Universitäten sind Orte, an denen die Freiheitsräume und Schutzrechte in einer Demokratie immer neu ausgelotet werden. Sie sind Orte der Diskussion über die Maßstäbe des Sagbaren und des Unsäglichen, über die Grenzen und den Nutzen neuer Ideen. Ja, die Universität braucht Freiheitsräume, aber an der Universität werden Freiheitsräume auch überhaupt erst verhandelt und definiert! Die akademische Suche nach Wahrheit und Erkenntnis führt uns immer wieder in solche Debatten hinein. Das ist herausfordernd, häufig unbequem. In den zurückliegenden Jahren zum Beispiel gab es, gerade in Amerika, eine Tendenz, die Unis zu abgeschirmten Biotopen der sauberen Sprache und der seelischen Irritationslosigkeit zu entwickeln. Vor lauter Rücksichtnahme und "Triggerwarnungen" verschwindet mancherorts sogar Shakespeare vom Lehrplan. Das halte ich für falsch. Anständiger Umgang miteinander, das bedeutet niemals Schonung vor intellektueller Herausforderung – schon gar nicht an einer Universität!


【解説】

die Freiheitsräume und Schutzrechte 自由な空間と保護すべき権利

ausgelotet werden - ausloten ~の真意をくみ取る、追求する

die Maßstäbe des Sagbaren und des Unsäglichen 言っていいことと悪いことを区別する言論の自由の基準

überhaupt erst そもそもまず

die Unis = die Universitäten Uni は口語で Universität の略語として使われ、複数形は単純に -s が付けられます。

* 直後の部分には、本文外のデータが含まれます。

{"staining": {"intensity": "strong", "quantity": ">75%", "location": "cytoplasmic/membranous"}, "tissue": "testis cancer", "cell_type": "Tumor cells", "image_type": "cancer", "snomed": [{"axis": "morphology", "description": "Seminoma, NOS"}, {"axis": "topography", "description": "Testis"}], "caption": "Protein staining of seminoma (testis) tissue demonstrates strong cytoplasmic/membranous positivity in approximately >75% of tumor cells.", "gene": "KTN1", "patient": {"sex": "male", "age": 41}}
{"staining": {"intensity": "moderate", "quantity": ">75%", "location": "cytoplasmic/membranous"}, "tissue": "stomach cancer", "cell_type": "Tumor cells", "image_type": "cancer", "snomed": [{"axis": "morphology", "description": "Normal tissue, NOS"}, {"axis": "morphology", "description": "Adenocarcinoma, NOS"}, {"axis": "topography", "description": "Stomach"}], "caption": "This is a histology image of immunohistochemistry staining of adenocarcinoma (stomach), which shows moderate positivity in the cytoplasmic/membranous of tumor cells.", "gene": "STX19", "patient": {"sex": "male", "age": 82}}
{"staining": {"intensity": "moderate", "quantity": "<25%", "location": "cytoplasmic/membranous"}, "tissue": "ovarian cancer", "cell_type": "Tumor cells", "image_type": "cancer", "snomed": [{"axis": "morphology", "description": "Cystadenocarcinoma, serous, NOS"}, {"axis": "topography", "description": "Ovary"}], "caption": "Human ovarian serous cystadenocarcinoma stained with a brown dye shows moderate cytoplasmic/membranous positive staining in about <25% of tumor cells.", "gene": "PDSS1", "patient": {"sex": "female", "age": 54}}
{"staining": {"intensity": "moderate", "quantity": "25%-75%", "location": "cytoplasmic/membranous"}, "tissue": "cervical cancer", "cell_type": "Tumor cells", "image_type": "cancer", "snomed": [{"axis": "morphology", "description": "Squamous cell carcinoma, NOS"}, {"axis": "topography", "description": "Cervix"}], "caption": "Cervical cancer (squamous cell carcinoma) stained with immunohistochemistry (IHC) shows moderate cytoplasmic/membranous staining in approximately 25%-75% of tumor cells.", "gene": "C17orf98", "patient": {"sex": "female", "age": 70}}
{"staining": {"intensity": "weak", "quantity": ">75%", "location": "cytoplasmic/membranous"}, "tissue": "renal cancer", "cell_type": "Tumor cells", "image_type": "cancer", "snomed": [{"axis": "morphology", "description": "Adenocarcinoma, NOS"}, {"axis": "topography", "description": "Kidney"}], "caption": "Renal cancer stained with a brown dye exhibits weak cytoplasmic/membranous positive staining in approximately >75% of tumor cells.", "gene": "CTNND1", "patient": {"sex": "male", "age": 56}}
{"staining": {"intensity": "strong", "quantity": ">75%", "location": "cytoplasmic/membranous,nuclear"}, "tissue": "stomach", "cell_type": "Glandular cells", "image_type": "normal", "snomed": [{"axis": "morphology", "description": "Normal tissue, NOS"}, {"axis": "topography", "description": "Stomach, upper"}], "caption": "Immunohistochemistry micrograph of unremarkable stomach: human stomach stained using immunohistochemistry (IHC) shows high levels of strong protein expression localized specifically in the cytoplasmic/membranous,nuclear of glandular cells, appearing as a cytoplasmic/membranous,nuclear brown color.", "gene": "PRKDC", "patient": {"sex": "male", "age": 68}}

Triggerwarnungen トリガー警告:2000年代から英語圏の大学で政治活動家たちが、宗教的文化的少数派、および性的指向やその他の少数派を傷つける可能性のある内容が言論の場からなくすため、少なくともそのような危険のある内容に「トリガー警告」を付けるように尽力しています。


【翻訳】

大学とは、民主主義における自由な空間と保護すべき権利の真意を飽くことなく追求する場です。 また、言っていいことと悪いことを区別する言論の自由の基準や、新しい思想の限界や利点について議論する場です。そうです、大学は自由な空間を必要としますが、その大学でこそ、自由な空間がそもそも議論され、定義されるのです!真実と知識の学術的探究は、私たちを繰り返しそのような議論に引き込みます。それは挑戦的であり、往々にして不快です。たとえば、ここ数年で、殊にアメリカで、大学をきれいな言語と精神的平穏が支配する生態系に発展させていく傾向がありました。行き過ぎた思いやりと「トリガー警告」のために、シェイクスピアまで履修課程から消えてしまうところもあります。そういうことは、私は間違っていると思います。お互いに敬意をもって付き合うということは、決して知的挑戦から保護するということではありませんし、ましてや大学でそのようなことはもってのほかです!